Abstract

The increasingly severe epidemic of overuse, abuse, and death involving prescription narcotics is of specific relevance to workers’ compensation, which is the primary venue for use of the AMA Guides to the Evaluation of Permanent Impairment (AMA Guides). Because of the scientific knowledge base regarding prescription narcotics for chronic benign pain, evaluators may question how any patient could credibly be considered to have reached maximum medical improvement (MMI) if that patient has a prescription for a narcotic. Hyperalgesia associated with narcotics does not appear to be permanent, but evidence indicates that prescription narcotics cause significant problems in addition to worsening pain: endocrine disruption, sleep abnormalities, immune system compromise, cognitive impairment, substance abuse, and generalized ill health and disability, among others. Evaluators may worry that refusing to evaluate a person who is not at MMI because they are receiving a prescription narcotic may unintentionally delay resolution of the person's claim.
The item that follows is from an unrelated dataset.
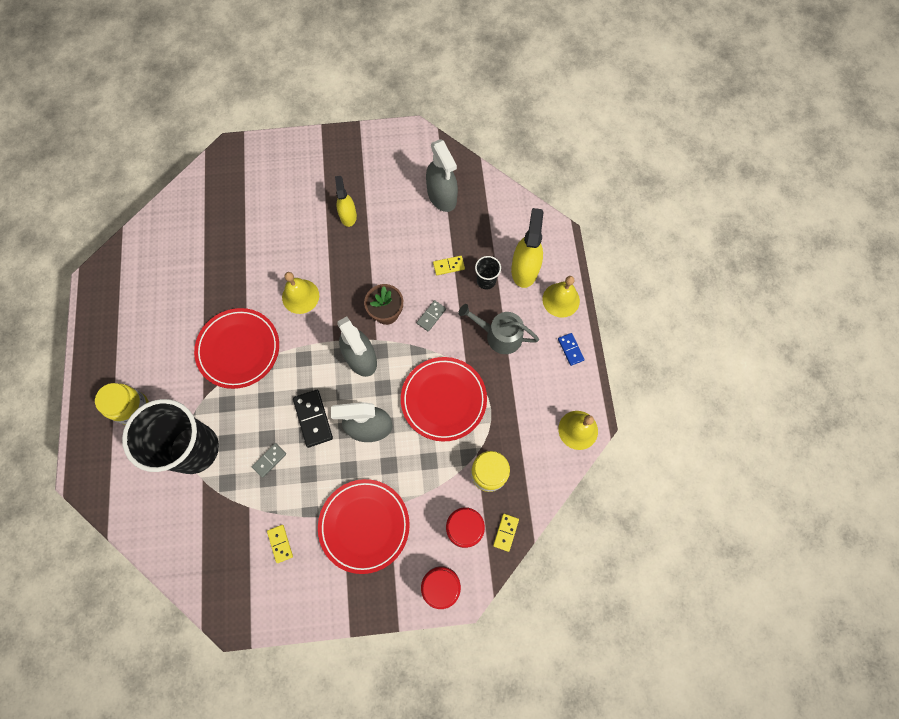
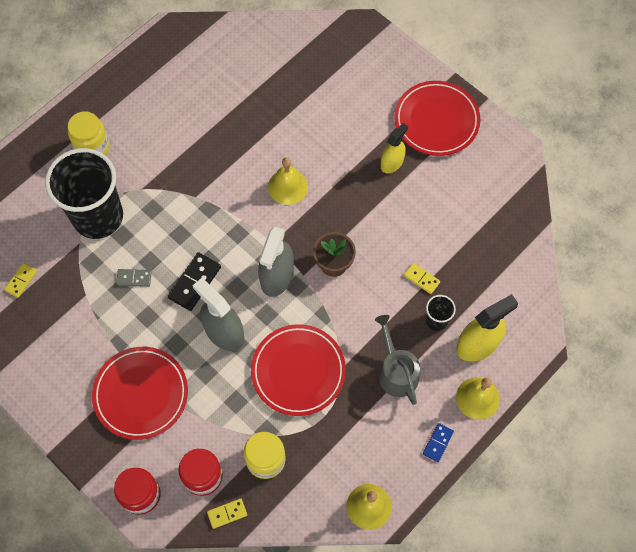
camera: 50 degrees right, 5 degrees down
red plate [194,308,279,389] -> red plate moved to [395,81,480,156]
yellow domino [267,525,293,563] -> yellow domino moved to [4,263,37,298]
grey domino [417,300,446,332] -> none
grey spray bottle [426,139,458,212] -> none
In a more efficient approach, an evaluator could undertake the complete evaluation process, including creating an impairment rating, and document in the evaluation report that the rating is being provided despite reasons to be concerned that the impairment is artificially inflated in a nonpermanent way by the unjustifiable narcotic prescription. Evaluators should not state that the impairment from side effects of the opioids is permanent.